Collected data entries
= Beginning of Section =
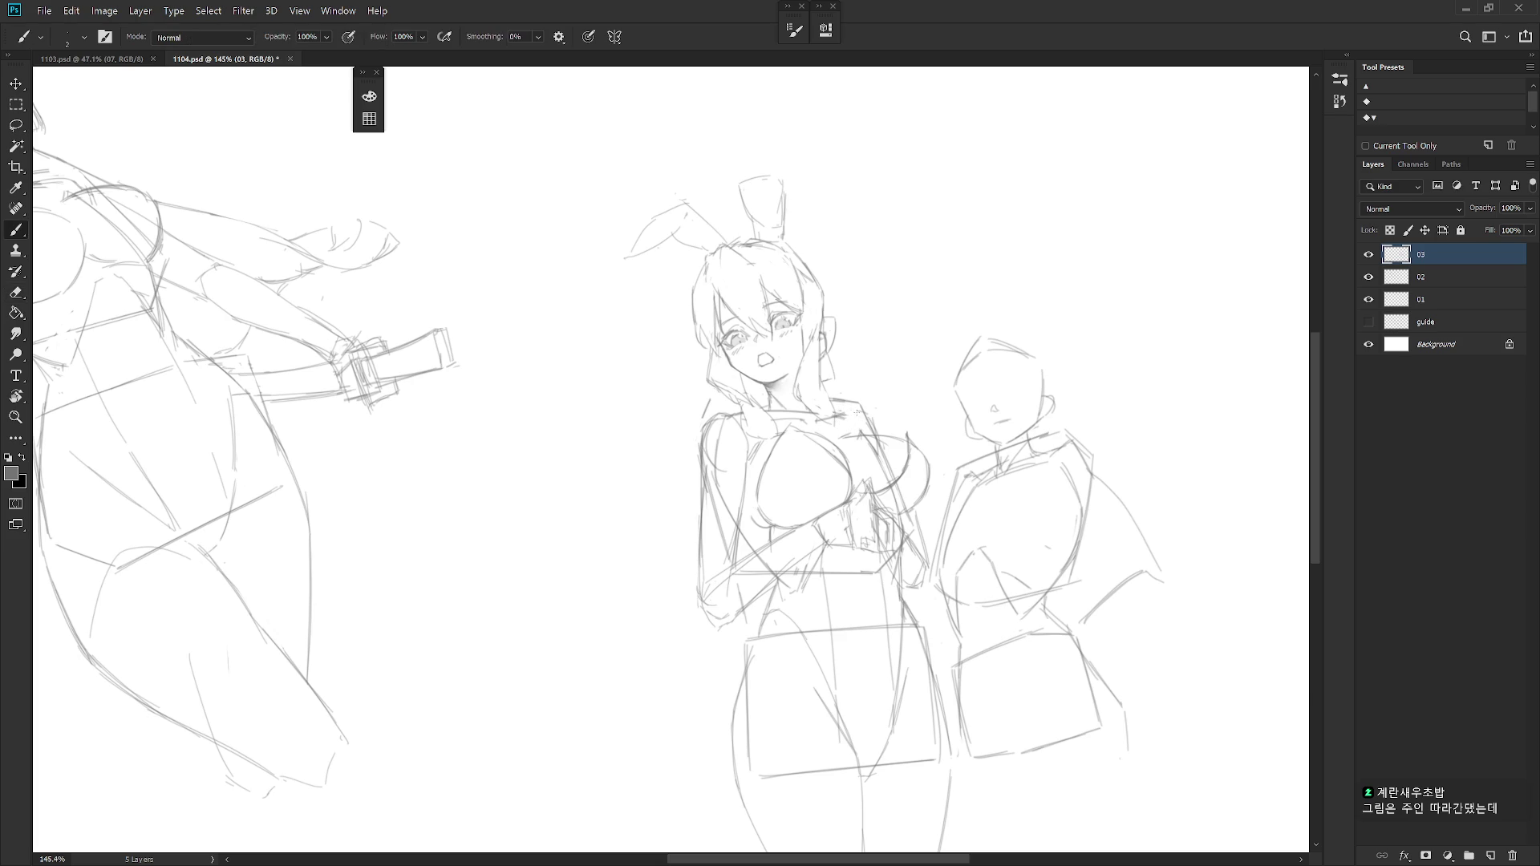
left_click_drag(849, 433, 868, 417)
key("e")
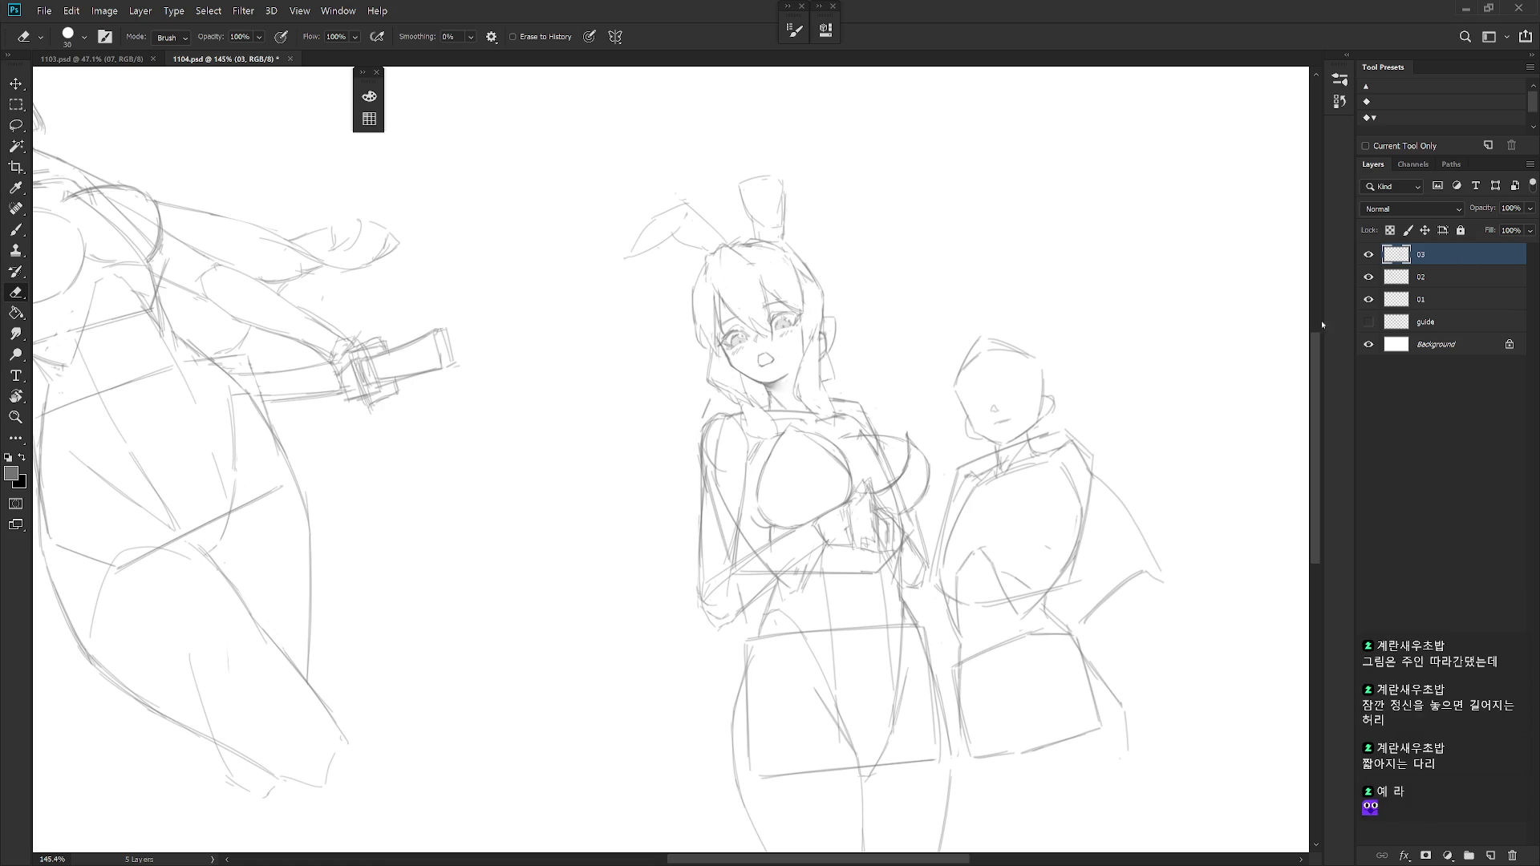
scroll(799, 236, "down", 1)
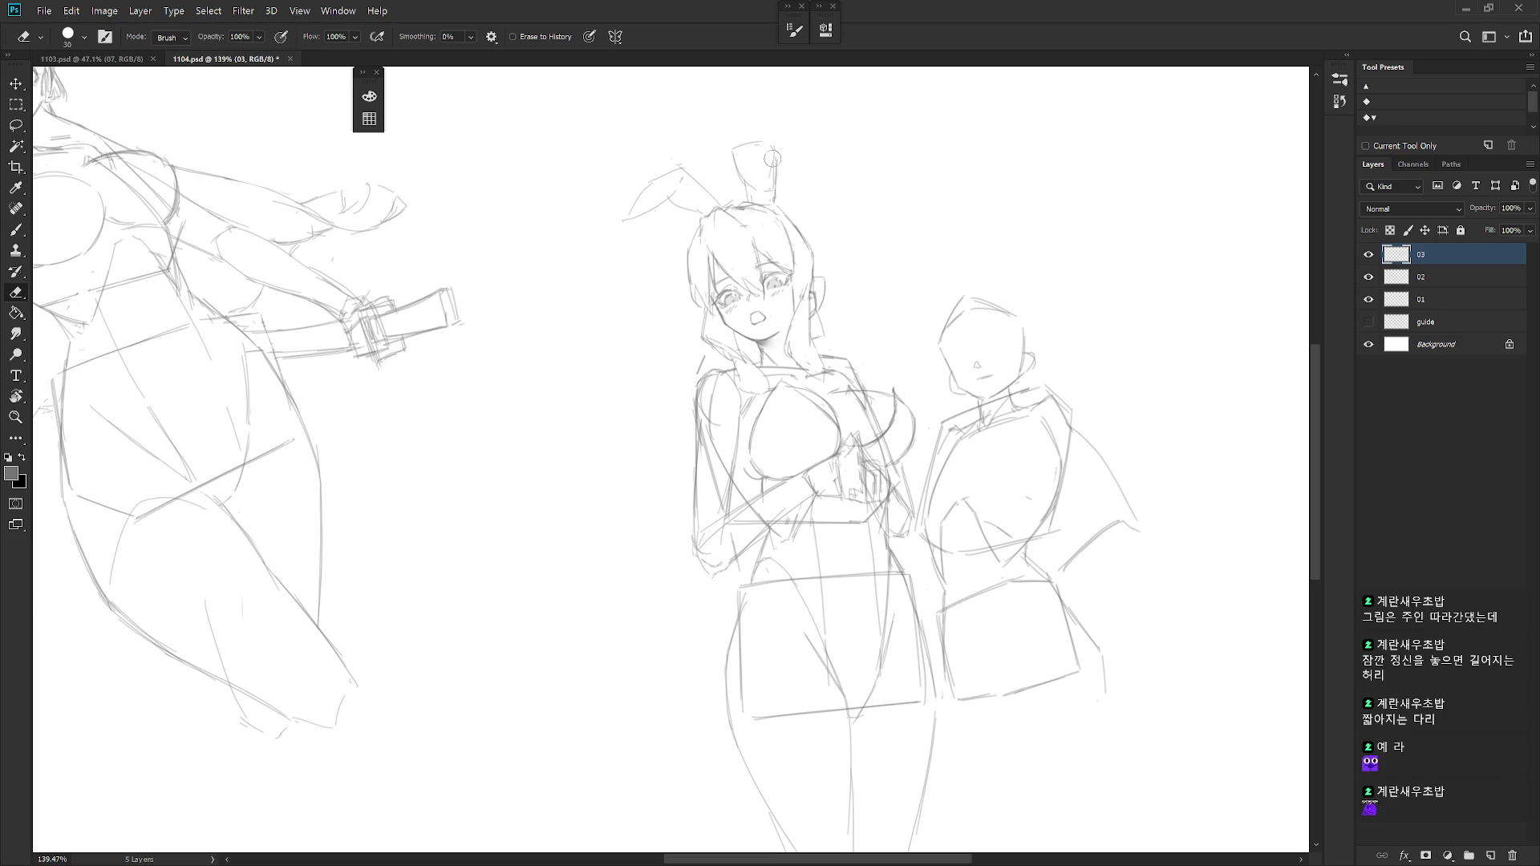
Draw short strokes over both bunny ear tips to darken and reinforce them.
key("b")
= End of Section =
[HOW TO COMPLETE THIS TASK] Using the records above, output an exact copy without any pictures.

[ANSWER FOR THE TASK]
left_click_drag(849, 433, 868, 417)
key("e")
scroll(799, 236, "down", 1)
Draw short strokes over both bunny ear tips to darken and reinforce them.
key("b")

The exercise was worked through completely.